Work to complete
Copy out all the lines in the records that include the word "border".

*** Data for this task ***

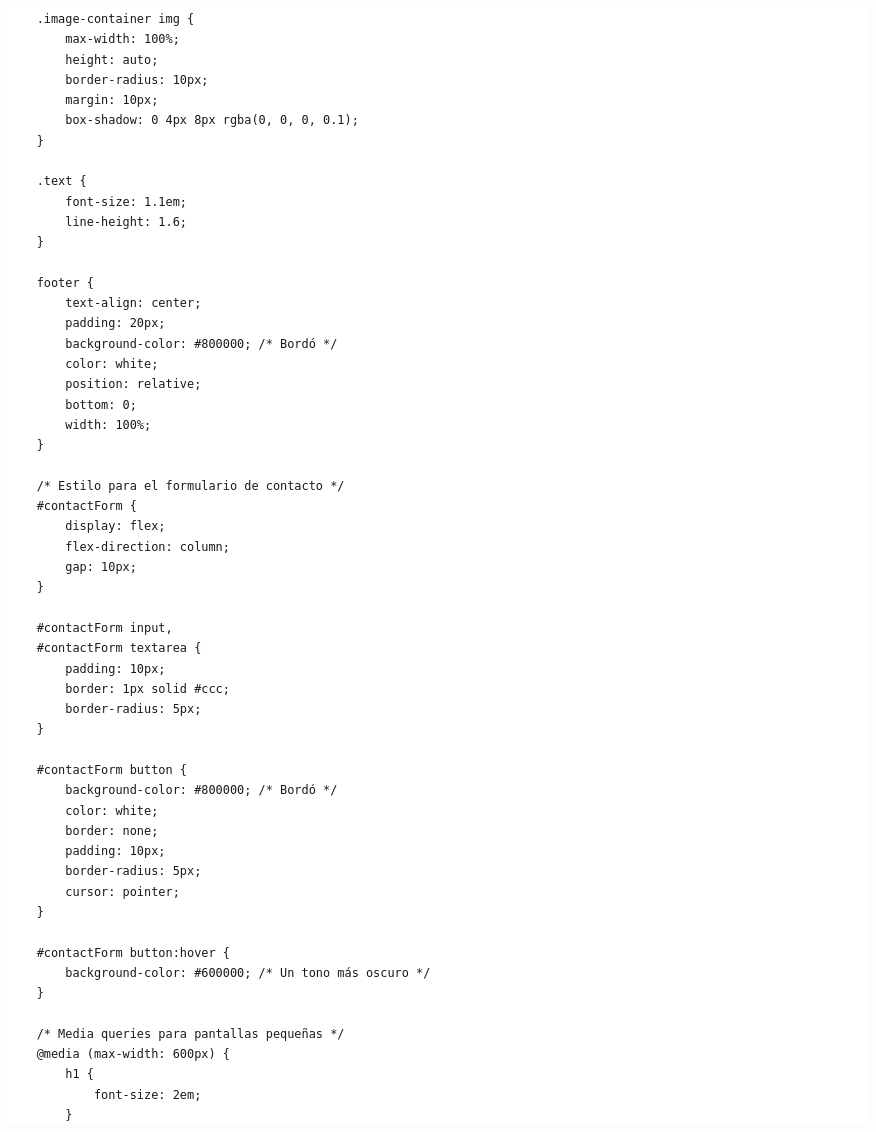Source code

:         .image-container img {
            max-width: 100%;
            height: auto;
            border-radius: 10px;
            margin: 10px;
            box-shadow: 0 4px 8px rgba(0, 0, 0, 0.1);
        }

        .text {
            font-size: 1.1em;
            line-height: 1.6;
        }

        footer {
            text-align: center;
            padding: 20px;
            background-color: #800000; /* Bordó */
            color: white;
            position: relative;
            bottom: 0;
            width: 100%;
        }

        /* Estilo para el formulario de contacto */
        #contactForm {
            display: flex;
            flex-direction: column;
            gap: 10px;
        }

        #contactForm input,
        #contactForm textarea {
            padding: 10px;
            border: 1px solid #ccc;
            border-radius: 5px;
        }

        #contactForm button {
            background-color: #800000; /* Bordó */
            color: white;
            border: none;
            padding: 10px;
            border-radius: 5px;
            cursor: pointer;
        }

        #contactForm button:hover {
            background-color: #600000; /* Un tono más oscuro */
        }

        /* Media queries para pantallas pequeñas */
        @media (max-width: 600px) {
            h1 {
                font-size: 2em;
            }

*** End of Data for this task ***

Written reply
            border-radius: 10px;
            border: 1px solid #ccc;
            border-radius: 5px;
            border: none;
            border-radius: 5px;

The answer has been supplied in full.